Tradesman1 :
Intel in Dual channel sees the DRAM as a 128 bit device, in tri channel on 1366 as a 192 bit device and in quad mode on 2011 as a 256 bit device
If they were ganged that would be true. However, Intel has used interleaved memory for quite some time; AMD supports it as well as far as I know. Interleaving ping-pongs physical address space assignments along cache block sized chunks (64 bytes) between banks, ranks, and channels (each can be enabled independently).
No interleaving:
Addresses 0-63 will be on channel0, rank0, bank0
Addresses 64-127 will be on channel0, rank0, bank0
Addresses 128-191 will be on channel0, rank0, bank0
Addresses 192-255 will be on channel0, rank0, bank0
This pattern repeats until channel0,rank0,bank0 is full, then moves on to channel0,rank0,bank1 and so on.
Channel interleaving:
Addresses 0-63 will be on channel0, rank0, bank0
Addresses 64-127 will be on channel1, rank0, bank0
Addresses 128-191 will be on channel2, rank0, bank0
Addresses 192-255 will be on channel3, rank0, bank0
Addresses 256-319 will be on channel0,rank0, bank0
This pattern repeats until rank0,bank0 is full on each channel, then moves on to rank0,bank1, and so on.
Bank interleaving:
Addresses 0-63 will be on channel0, rank0, bank0
Addresses 64-127 will be on channel0, rank0, bank1
Addresses 128-191 will be on channel0, rank0, bank2
Addresses 192-255 will be on channel0, rank0, bank3
Addresses 256-319 will be on channel0, rank0, bank4
Addresses 320-383 will be on channel0, rank0, bank5
Addresses 384-447 will be on channel0, rank0, bank6
Addresses 448-511 will be on channel0, rank0, bank7
Addresses 512-575 will be on channel0, rank0, bank0
This pattern repeats until all of the banks on channel0, rank0 are full, and then moves on to channel0, rank1 (if installed) and eventually to channel1, rank0.

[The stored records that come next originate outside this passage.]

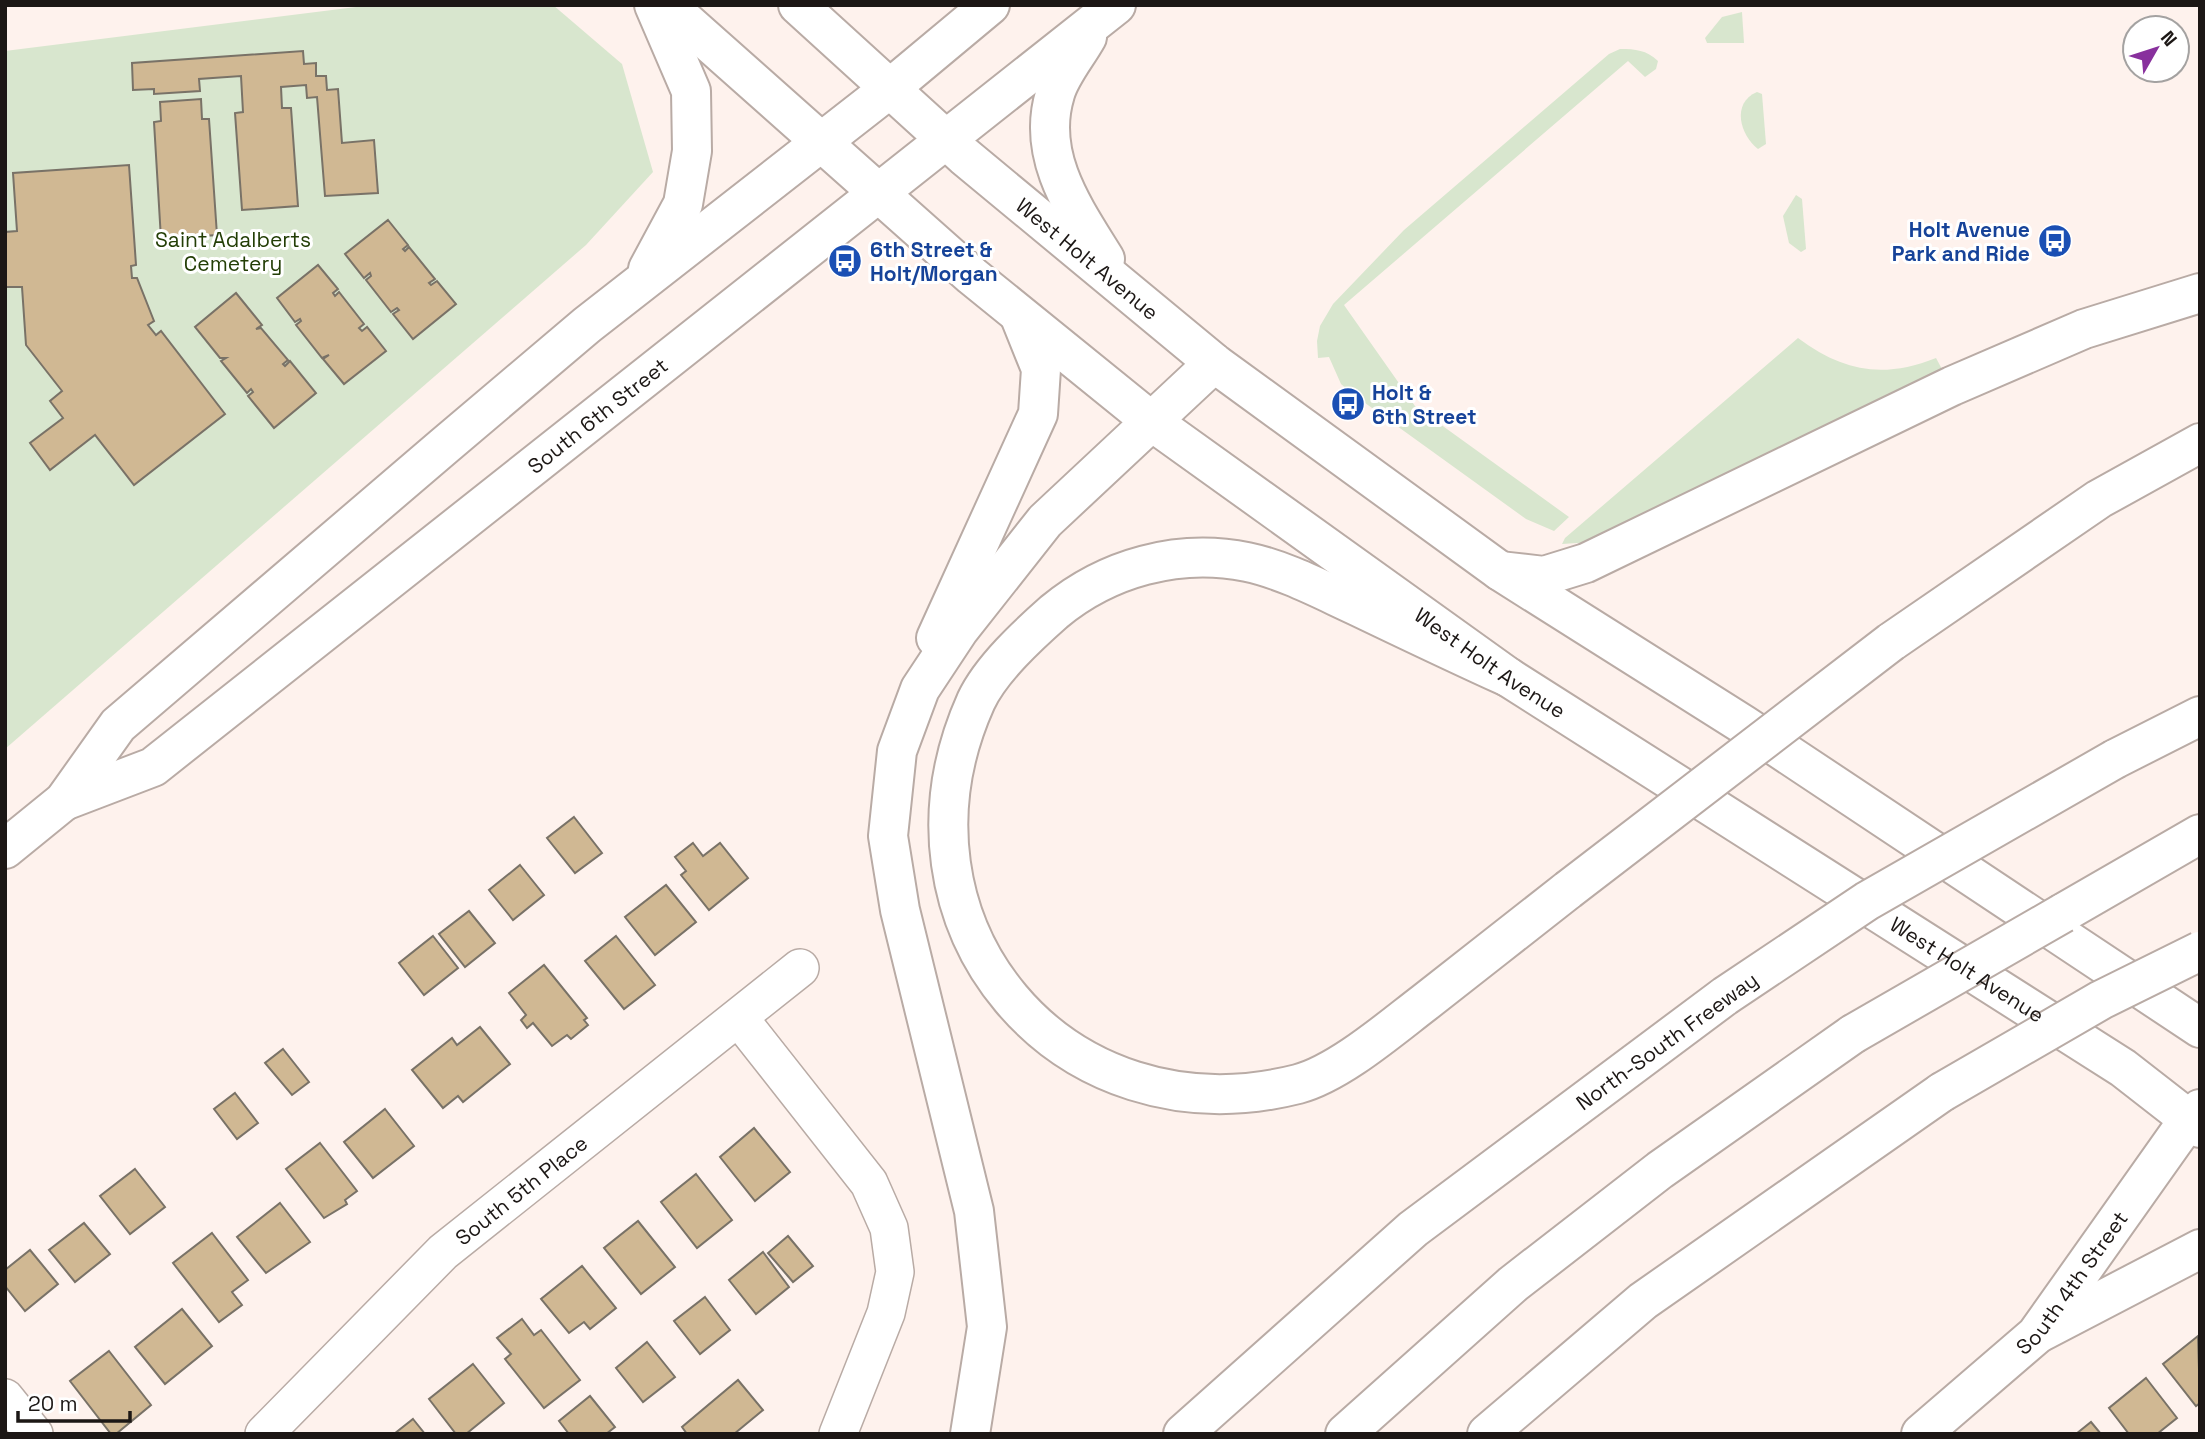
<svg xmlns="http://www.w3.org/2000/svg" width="2205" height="1439" font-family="'Space Grotesk',sans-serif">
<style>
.green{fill:#d8e6ce}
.building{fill:#d0b893;stroke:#797267;stroke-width:2}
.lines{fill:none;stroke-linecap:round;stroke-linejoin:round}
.street-casing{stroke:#b9aba5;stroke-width:40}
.secondary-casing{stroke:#b9aba5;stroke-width:42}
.highway-casing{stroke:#b9aba5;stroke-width:42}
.street{stroke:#fff;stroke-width:37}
.secondary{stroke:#fff;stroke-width:38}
.highway{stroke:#fff;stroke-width:38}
.highway-bridge-casing{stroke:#b9aba5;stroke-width:42;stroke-linecap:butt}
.highway-bridge{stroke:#fff;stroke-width:38}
.labels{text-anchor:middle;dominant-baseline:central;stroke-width:6;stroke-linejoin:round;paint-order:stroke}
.transit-label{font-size:21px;font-weight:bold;fill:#164399;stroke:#fff;text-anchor:start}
.park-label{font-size:21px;fill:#233e06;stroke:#fff}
.street-label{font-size:21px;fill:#1c1715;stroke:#fff}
</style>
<rect width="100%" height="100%" fill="#fef2ed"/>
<g class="green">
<path d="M372,5H553L622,64L653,172L586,245L5,749V51Z"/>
<path d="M1742,12L1744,43H1707L1705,38L1722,17Z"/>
<path d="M1620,49C1636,49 1646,50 1658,61L1656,69L1645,77L1628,61L1344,305L1415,406L1569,517L1554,531L1526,519L1354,395L1341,384L1329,357L1318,358L1317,341L1320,326L1333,304L1404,230L1609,54Z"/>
<path d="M1757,92L1762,94L1766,144L1758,149C1740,135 1731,103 1757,92Z"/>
<path d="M1796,195L1802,199L1806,249L1801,252L1789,243L1783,216Z"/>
<path d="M1798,338C1844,372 1883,379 1936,358L1943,371L1592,542L1562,544L1565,538Z"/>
</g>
<g class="building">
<path d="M303,51L304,64L316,63V76H326L327,90L338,89L342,143L374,140L378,193L325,196L317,97L307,98L306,85L281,87L282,108H291L298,206L242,210L235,113L243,112L241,76L199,79L200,91L154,94V89L133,90L132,63Z"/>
<path d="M201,99L202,119H209L217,235L161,239L154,122L161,121L160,102Z"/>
<path d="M129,165L136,265L131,266L132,278H137L154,321L148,325L156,335L161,331L225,414L134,485L95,435L50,470L30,443L63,418L50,401L62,391L26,345L22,287H5V232L17,231L13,173Z"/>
<path d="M388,220L408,245L403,249L405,251L409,247L435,279L429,283L431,285L437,281L456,304L413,339L393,314L399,310L397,308L391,312L366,280L371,276L370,273L364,278L345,254Z"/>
<path d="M2056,226L2066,250L2057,254L2046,231Z"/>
<path d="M318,265L338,289L333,293L335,296L339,292L364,324L359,328L362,331L367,327L386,351L344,384L323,359L329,355L322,358L296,325L301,321L300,319L295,322L277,298Z"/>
<path d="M236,293L262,325L256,329L261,328L288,360L283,364L285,366L290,361L316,393L274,428L248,396L253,392L251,389L247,393L221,361L226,358H220L195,327Z"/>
<path d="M574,817L602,853L575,873L547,838Z"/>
<path d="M693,843L703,856L720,843L748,878L709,910L681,875L686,871L675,857Z"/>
<path d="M520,865L544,895L513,920L489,890Z"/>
<path d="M666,885L696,922L655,955L625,917Z"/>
<path d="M469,911L495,943L465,967L439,934Z"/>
<path d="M433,936L458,968L424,995L399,963Z"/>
<path d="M616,936L655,985L624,1009L585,961Z"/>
<path d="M544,965L587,1018L584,1020L588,1025L571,1039L567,1035L552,1046L533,1023L527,1028L521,1020L526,1015L509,993Z"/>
<path d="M480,1027L510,1064L463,1102L458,1096L443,1108L412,1070L452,1038L457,1045Z"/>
<path d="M283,1049L309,1082L292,1095L265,1063Z"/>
<path d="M235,1093L258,1123L237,1139L214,1109Z"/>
<path d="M385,1109L414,1146L373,1178L344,1142Z"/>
<path d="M754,1128L790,1172L755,1201L720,1157Z"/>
<path d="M320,1143L357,1191L345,1200L347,1204L324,1218L286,1169Z"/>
<path d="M135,1169L165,1207L130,1234L100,1196Z"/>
<path d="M696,1174L732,1220L697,1248L661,1202Z"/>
<path d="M280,1203L310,1242L266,1273L237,1237Z"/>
<path d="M638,1221L675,1267L641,1294L604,1248Z"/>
<path d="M84,1223L110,1254L75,1282L49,1250Z"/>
<path d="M212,1233L248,1280L232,1292L242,1305L219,1322L173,1263Z"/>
<path d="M788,1236L813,1266L793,1282L768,1253Z"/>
<path d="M30,1250L58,1284L25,1311L5,1286V1270Z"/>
<path d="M763,1252L789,1287L756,1314L729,1280Z"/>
<path d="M582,1266L616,1308L590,1329L584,1322L569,1333L541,1299Z"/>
<path d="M705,1297L730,1330L700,1354L674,1321Z"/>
<path d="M182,1309L212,1346L165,1384L135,1347Z"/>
<path d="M522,1319L534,1335L541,1330L580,1380L544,1408L505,1359L511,1354L497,1338Z"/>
<path d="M2198,1336L2200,1403L2196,1406L2163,1364Z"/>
<path d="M647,1342L675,1377L643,1402L616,1368Z"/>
<path d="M109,1351L151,1405L116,1434H111L70,1381Z"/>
<path d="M473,1364L504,1403L466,1434H456L429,1399Z"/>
<path d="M2146,1378L2177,1418L2157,1434H2129L2109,1408Z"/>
<path d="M738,1380L763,1410L734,1434H687L682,1427Z"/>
<path d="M590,1396L615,1427L606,1434H569L559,1421Z"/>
<path d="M413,1419L425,1434H394Z"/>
<path d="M2091,1422L2101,1434H2076Z"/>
</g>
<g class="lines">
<g class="street-casing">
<g id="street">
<path d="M739,1018L869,1183L889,1228L895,1272L886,1313L838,1434"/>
<path d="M5,1398L34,1434"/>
<path id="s1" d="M264,1434L443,1252L800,968"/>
</g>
</g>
<g class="secondary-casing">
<g id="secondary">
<path id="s2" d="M667,5L972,276L1151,421L1508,677L2123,1068L2200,1128"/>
<path id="s3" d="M798,5L964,156L1214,363L1500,571L1744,725L2200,1028"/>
<path d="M1087,37C1077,55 1060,75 1055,94C1036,156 1074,209 1105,259"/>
<path d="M648,269L683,204L692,151L691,91L654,5"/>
<path id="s4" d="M64,801L153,767L1116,5"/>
<path d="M5,849L64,801L118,725L443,447L587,325L888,90L990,5"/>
<path d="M2041,1332L2200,1249"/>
<path id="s5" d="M1921,1434L2036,1335L2189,1119L2200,1109"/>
</g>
</g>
<g class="highway-casing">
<g id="highway">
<path d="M1500,571L1544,576L1586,563L1952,386L2084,329L2200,293"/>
<path d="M936,638L1038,414L1041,369L1020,317"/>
<path d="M1891,642L2099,499L2200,443"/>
<path d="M1508,677C1457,654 1407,630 1357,606C1322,590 1285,570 1247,562C1178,548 1107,568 1054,612C1028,635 991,669 976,701C876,924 1062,1144 1298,1084C1339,1073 1390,1029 1424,1003C1472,965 1520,928 1568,890"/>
<path d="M2115,759L2200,716"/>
<path d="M2063,913L2200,834"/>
<path d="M970,1434L987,1327L974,1211L900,910L888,836L897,751L920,689L959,630L1045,521L1214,363"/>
<path d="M1183,1434L1413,1229L1725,996"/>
<path d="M1345,1434L1513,1284L1660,1170L1853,1034"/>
<path d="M1487,1434L1643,1301L1942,1092"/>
</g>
</g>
<use href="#street" class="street"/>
<use href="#secondary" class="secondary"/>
<use href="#highway" class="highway"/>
<g class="highway-bridge-casing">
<g id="highway-bridge">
<path d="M1568,890L1891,642"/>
<path d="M1725,996L1867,901L2115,759"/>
<path d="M1853,1034L2063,913"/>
<path d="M1942,1092L2101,1000L2200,951"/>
</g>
</g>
<use href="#highway-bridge" class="highway-bridge"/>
</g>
<defs>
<g id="bus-disc" transform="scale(1.75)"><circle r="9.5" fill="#1a4fb4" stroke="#fff"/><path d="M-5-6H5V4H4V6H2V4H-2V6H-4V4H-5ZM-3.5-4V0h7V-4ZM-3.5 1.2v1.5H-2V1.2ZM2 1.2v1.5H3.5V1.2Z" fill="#fff"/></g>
</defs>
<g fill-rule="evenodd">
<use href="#bus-disc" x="2055" y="241"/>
<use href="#bus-disc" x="845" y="261"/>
<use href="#bus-disc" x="1348" y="404"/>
</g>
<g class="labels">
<g class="transit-label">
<text x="2030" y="229" text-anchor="end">Holt Avenue<tspan x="2030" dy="24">Park and Ride</tspan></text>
<text x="870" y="249">6th Street &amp;<tspan x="870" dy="24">Holt/Morgan</tspan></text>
<text x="1372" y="392">Holt &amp;<tspan x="1372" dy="24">6th Street</tspan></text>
</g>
<g class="park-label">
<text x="233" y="239">Saint Adalberts<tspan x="233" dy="24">Cemetery</tspan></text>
</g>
<g class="street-label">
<text stroke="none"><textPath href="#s3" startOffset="385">West Holt Avenue</textPath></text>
<text stroke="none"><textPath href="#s4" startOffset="662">South 6th Street</textPath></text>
<text stroke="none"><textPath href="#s2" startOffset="1055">West Holt Avenue</textPath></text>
<text stroke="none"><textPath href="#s2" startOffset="1622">West Holt Avenue</textPath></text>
<text transform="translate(1667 1041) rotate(-36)">North-South Freeway</text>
<text stroke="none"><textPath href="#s1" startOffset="355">South 5th Place</textPath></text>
<text stroke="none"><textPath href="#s5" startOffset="215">South 4th Street</textPath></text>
</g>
</g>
<rect width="2205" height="1439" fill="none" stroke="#1c1715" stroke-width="14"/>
<g transform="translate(2156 49) rotate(51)"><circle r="33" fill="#ffffff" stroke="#a4a2a1" stroke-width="2"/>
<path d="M0-5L12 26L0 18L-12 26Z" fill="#88309d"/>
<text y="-10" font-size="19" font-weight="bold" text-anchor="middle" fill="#1c1715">N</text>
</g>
<path d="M18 1411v10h112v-10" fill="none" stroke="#1c1715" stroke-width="3.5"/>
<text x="28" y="1411" font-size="21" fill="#1c1715" stroke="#ffffff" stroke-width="5" paint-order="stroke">20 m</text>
</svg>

Channel and bank interleaving:
Addresses 0-63 will be on channel0, rank0, bank0
Addresses 64-127 will be on channel1, rank0, bank0
Addresses 128-191 will be on channel2, rank0, bank0
Addresses 192-255 will be on channel3, rank0, bank0
Addresses 256-319 will be on channel0, rank0, bank1
Addresses 320-383 will be on channel1, rank0, bank1
Addresses 384-447 will be on channel2, rank0, bank1
Addresses 448-511 will be on channel3, rank0, bank1
This pattern repeats through the 8 DDR3 banks until all are full, then moves on to the next rank.
The benefit of using four independent 64-bit DRAM channels over a single large 256-bit DRAM channel is reduced latency for small datasets, especially those that have little spatial locality.
Loading a physically contiguous 256 byte dataset aligned on a 256 byte boundary using channel interleaving would be incredibly quick. Just select rank0,bank0 and read the desired column address. However, loading the same data set using bank interleaving requires opening four rows on four banks on one channel (banks 0,1,2,3) and burst transferring from all of them sequentially. Multiple channels does not help here. Without any interleaving, the memory controller would have to perform four separate read operations from the same row (or two rows if it crosses a row boundary) from a single bank.
Similarly, loading a physically contiguous 64 byte data set (a single cache block) using channel interleaving would be quick if the memory controller could operate all four channels independently, but if the channels are ganged together, 192 bytes out of 256 bytes will be masked off. As a result, loading two or more unrelated 64-byte datasets may result in a block which incurs a latency penalty. Loading the same 64 byte data set using bank interleaving is very simple as well. However, if no interleaving is done, the memory controller may be blocked while it waits for another read operation on the same bank to complete. Ganging in a bank-interleaved configuration would be quite useless as there's non-unit stride between the addresses associated with each channel.
Channel and bank interleaving provides the best of both worlds and results in lower random access times across the board.